Equally interesting, however, is the way in which this and other characters are also used to make a moral judgement on the atomic bomb and its role in the Cold War. Several of the ‘heroes’ in the story serve as representations of what author Alan Moore seems to view as humankind’s hubris in creating such all-consuming instruments of death. In addition to Doctor Manhattan, the novel shows us Ozymandias, whose plan ostensibly to save the world involves destruction on a scale comparable to a nuclear apocalypse, and the Comedian, who decides to embrace the immorality that he and the other masked heroes represent by becoming a callous, enthusiastic killer. As allegories for the atomic bomb, these characters could not send a clearer message.
The bomb’s association with destructive hubris has even survived past the end of the Cold War, with various quotes relating to it still used today to warn against pushing the boundaries of science or technology too far ahead of morality. The most famous of these is Robert Oppenheimer’s quotation from the Bhagavad-Gita to describe what his creation had caused: ‘Now I am become Death, the destroyer of worlds’. This phrase has become synonymous with over-ambitious, unethical scientific advances, to the extent that it appears frequently in cultural works that have nothing to do with the atomic bomb (for a recent example, see the film Ex Machina).

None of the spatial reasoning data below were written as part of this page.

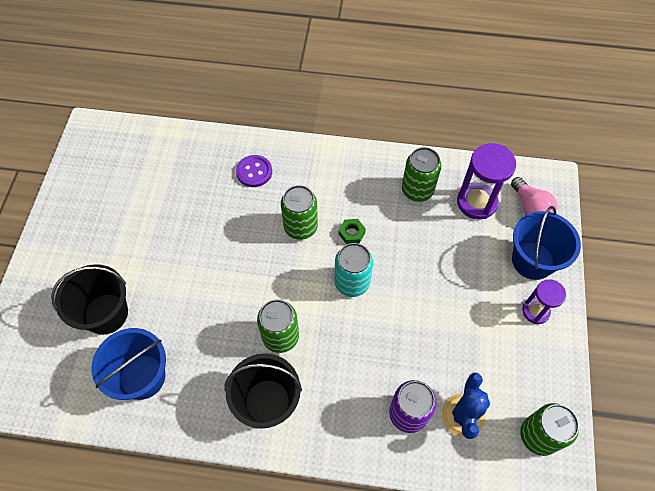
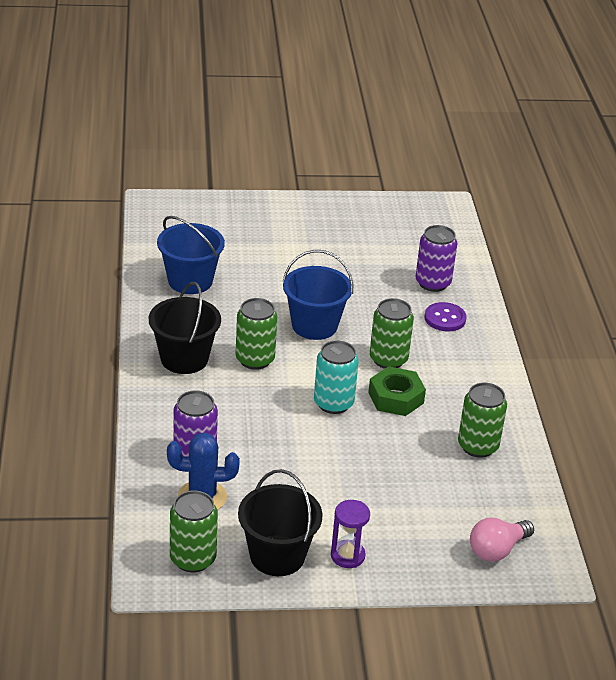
camera: 75 degrees right, 25 degrees down
black bucket [51,264,128,335] -> black bucket moved to [238,469,323,576]
green nut [339,219,366,244] -> green nut [368,366,426,416], size x1.78
purple hourglass [457,143,516,219] -> none
blue bucket [512,206,581,280] -> blue bucket moved to [283,250,353,340]
none -> purple can [416,225,457,292]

While the terror of potential nuclear destruction has, for various reasons, diminished in Western popular culture, this broader moral point has not. Together, they present an interpretation of the atomic bomb as an unjustified, even unnatural development, whose shadow we still live in today.
The Victims and their legacy
Those that died instantly from the fall of the two bombs number well over 100,000 while those injured add a considerable amount, though the real number may never be known. The bombs dropped on Hiroshima and Nagasaki caused devastating damage to both cities. Reading eyewitness accounts provides some dire reading; one particular account recalls a mother losing her son on the day of the Hiroshima bombing. It is unavoidable to discuss the traumatic events of the 6th and 9th August 1945 without truly considering the massive amount of damage done by the Americans.
Today, the Japanese right wing politicians do not wish to discuss the war atrocities committed by Japan, and instead focus on presenting Japan as a peace seeking country. In the US, the bombing is seen as a solution to end the war, and it should be reflected on more, as being morally dubious. The Campaign of Nuclear Disarmament gives various reasons for the dropping of the bombs, one of which was to ‘use the world’s first atomic bomb for an actual attack and observe its attack.’ The test on 16th July 1945 in New Mexico was exactly three Mondays before the first attack on Hiroshima. America never, really, was able to consider the true impact of the attacks; what impact these attacks would have, on not just Japan, but the world.
The thoughts of the team at History To The Public are with those that died 70 years ago on those ill-fated days and those that have suffered since. It was an unnecessary lesson to learn and may we not repeat the same level of destruction again.